---------- Source ----------

I'm feeling quite stupid.

With the sort of problems you solve??? I hope you're not selling that, cos I'm not buying it... Meh!

It's just late, is all...


Here's a slightly different angle: looking at the closed form given, express the series difference


\(\displaystyle z\log\Gamma(z)-\log G(z+1)\)


using both canonical products...

Can you spot the similarity between that and


\(\displaystyle \int_0^z\log\Gamma(x)\,dx=\int_0^z\log\left[ xe^{\gamma x} \prod_{k=1}^{\infty} \Bigg\{ e^{-x/k}\left(1+\frac{x}{k}\right)\Bigg\}\right]\,dx\)


...?

---------- Dataset records ----------

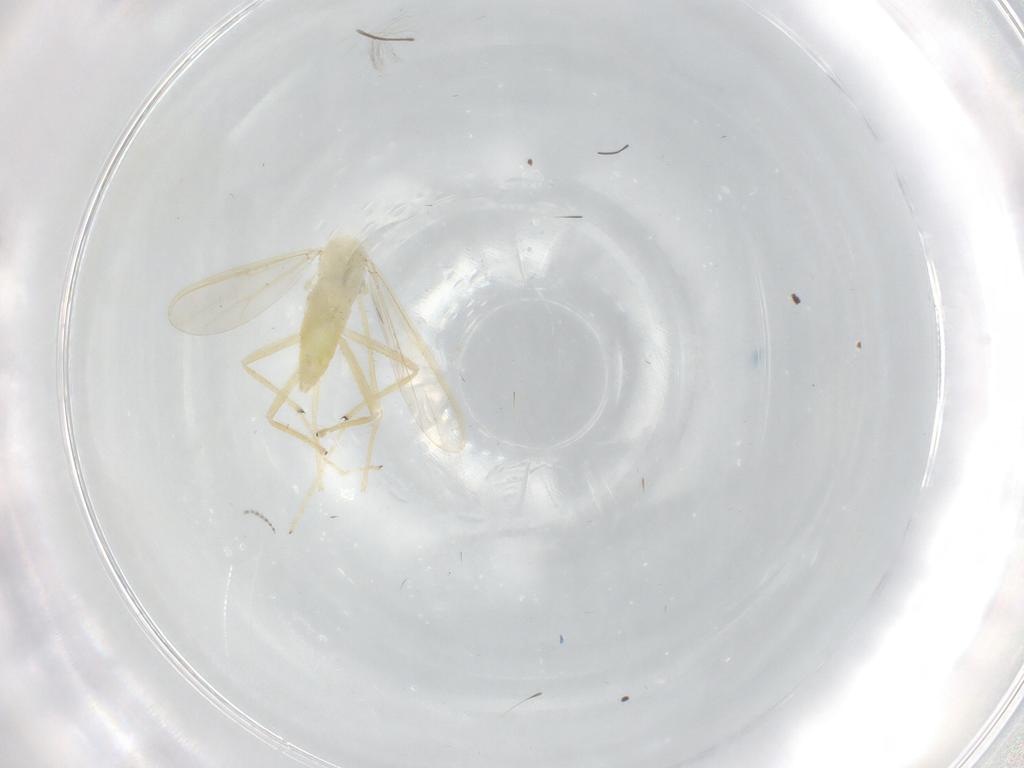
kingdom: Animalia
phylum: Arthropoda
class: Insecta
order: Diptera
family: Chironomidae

----------
---------- Dataset records ----------

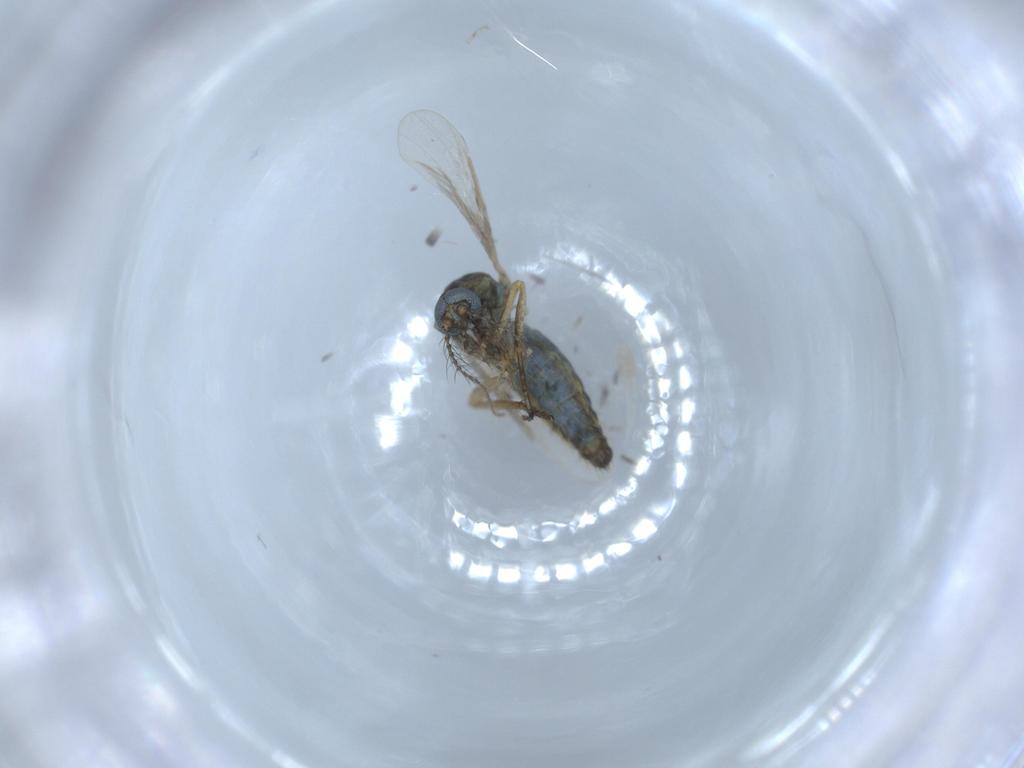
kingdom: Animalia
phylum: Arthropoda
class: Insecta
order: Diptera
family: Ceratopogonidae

----------

Required work -
- a) In the math forum excerpt, what should be expressed using both canonical products?
- b) Revise the math forum excerpt between "It's just late, is" and "both canonical products...", inclusive, replacing "angle" with "approach".
- c) Pick up the math forum excerpt where it stops and write what comes next.

Outputs for the tasks -
- a) The series difference z log Γ(z) − log G(z+1).

- b)
It's just late, is all...


Here's a slightly different approach: looking at the closed form given, express the series difference


\(\displaystyle z\log\Gamma(z)-\log G(z+1)\)


using both canonical products...

- c)
If you write


\(\displaystyle z\log\Gamma(z)-\log G(z+1)-\int_0^z\log\left[ xe^{\gamma x} \prod_{k=1}^{\infty} \Bigg\{ e^{-x/k}\left(1+\frac{x}{k}\right)\Bigg\}\right]\,dx\)


what do you get...?

 

[Random Variable]

You know what I did? I differentiated $ \displaystyle \ln \Big(1+ \frac{z}{k} \Big)$ instead of integrating.

EDIT: I fixed my post.

 

[DreamWeaver]

You know what I did? I differentiated $ \displaystyle \ln \Big(1+ \frac{z}{k} \Big)$ instead of integrating.

EDIT: I fixed my post.

Easily done! Been there, bought - and regretted buying - the t-shirt...

 

[Random Variable]

DreamWeaver

Could you show either in this thread or in the thread on the other forum that the infinite product representation of $G(x)$ satisfies the functional equation?

And so you're aware, you're missing the exponent $k$.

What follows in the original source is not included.